══ DATASET EXCERPT ══

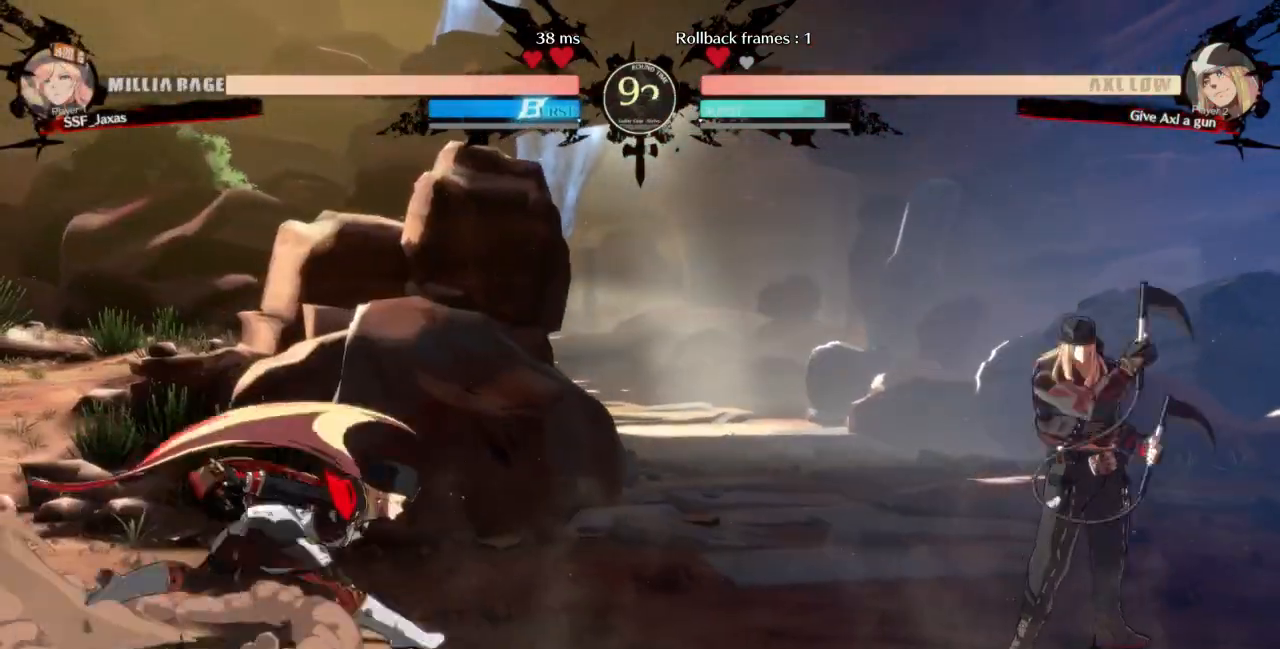
{"dt_ms": 500, "buttons": [], "events": [[200, "DPAD_UP", "down"], [300, "DPAD_LEFT", "down"], [300, "DPAD_RIGHT", "up"], [300, "DPAD_UP", "up"], [500, "DPAD_LEFT", "up"]]}
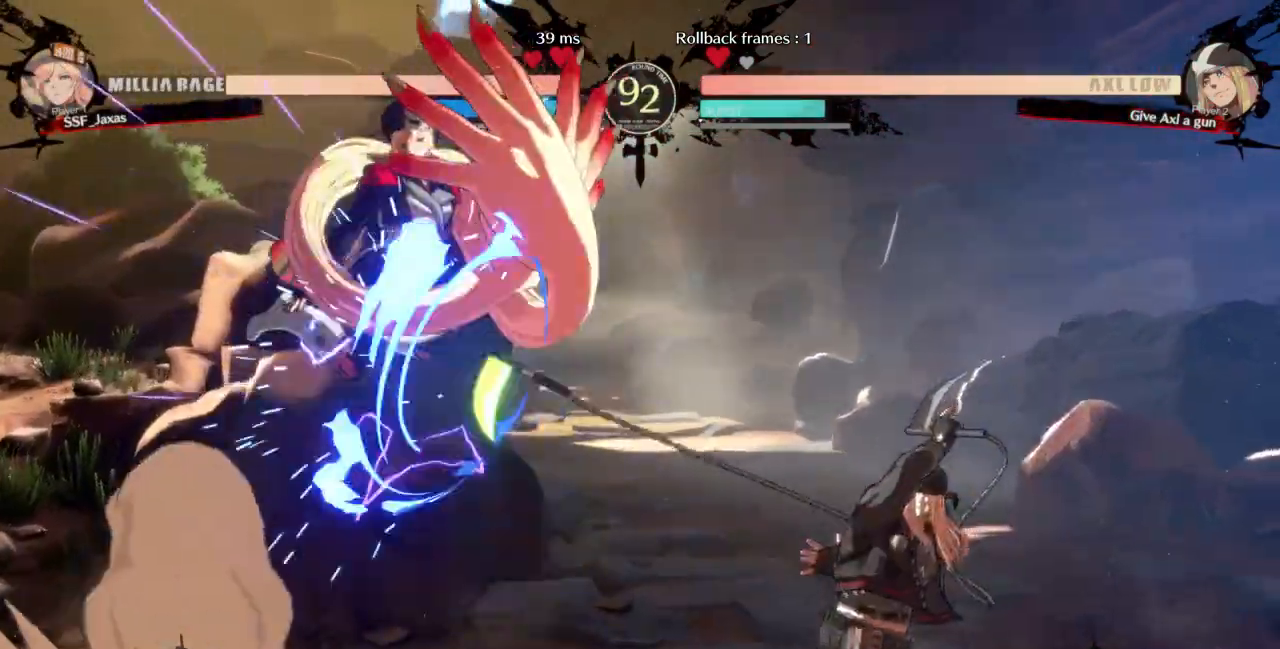
{"dt_ms": 500, "buttons": ["DPAD_DOWN", "DPAD_LEFT"], "events": [[433, "DPAD_LEFT", "down"], [467, "DPAD_DOWN", "down"]]}
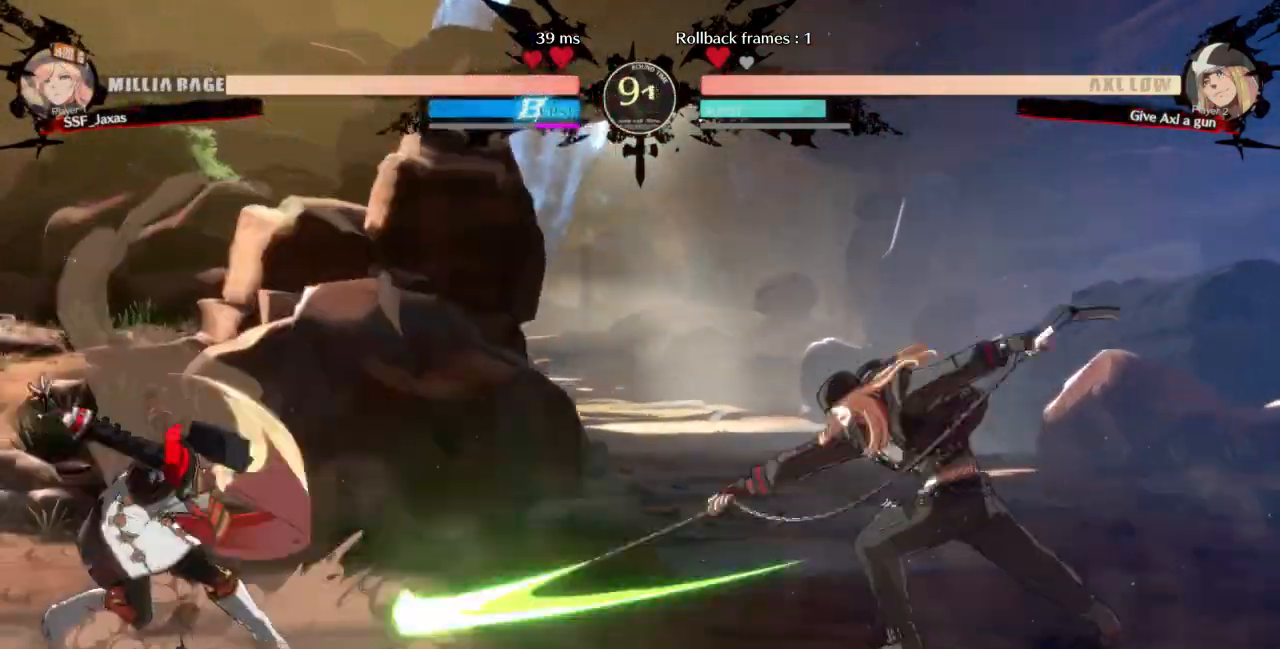
{"dt_ms": 500, "buttons": [], "events": [[400, "DPAD_DOWN", "up"], [400, "DPAD_LEFT", "up"], [400, "DPAD_RIGHT", "down"], [467, "DPAD_RIGHT", "up"]]}
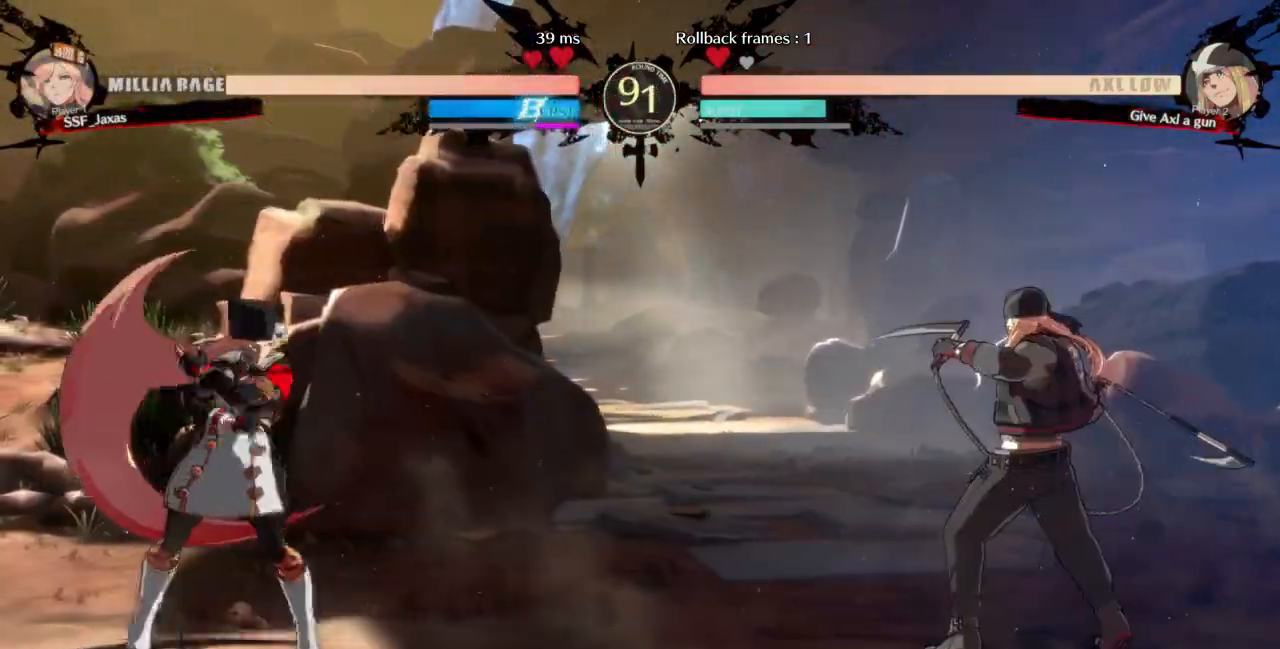
{"dt_ms": 500, "buttons": [], "events": [[33, "DPAD_RIGHT", "down"], [167, "DPAD_UP", "down"], [267, "DPAD_RIGHT", "up"], [300, "DPAD_UP", "up"]]}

═══

* [HOW TO COMPLETE THIS TASK]: Would you copy out every line of the data above exactly, minus the pictures?

* [TASK RESPONSE]:
{"dt_ms": 500, "buttons": [], "events": [[200, "DPAD_UP", "down"], [300, "DPAD_LEFT", "down"], [300, "DPAD_RIGHT", "up"], [300, "DPAD_UP", "up"], [500, "DPAD_LEFT", "up"]]}
{"dt_ms": 500, "buttons": ["DPAD_DOWN", "DPAD_LEFT"], "events": [[433, "DPAD_LEFT", "down"], [467, "DPAD_DOWN", "down"]]}
{"dt_ms": 500, "buttons": [], "events": [[400, "DPAD_DOWN", "up"], [400, "DPAD_LEFT", "up"], [400, "DPAD_RIGHT", "down"], [467, "DPAD_RIGHT", "up"]]}
{"dt_ms": 500, "buttons": [], "events": [[33, "DPAD_RIGHT", "down"], [167, "DPAD_UP", "down"], [267, "DPAD_RIGHT", "up"], [300, "DPAD_UP", "up"]]}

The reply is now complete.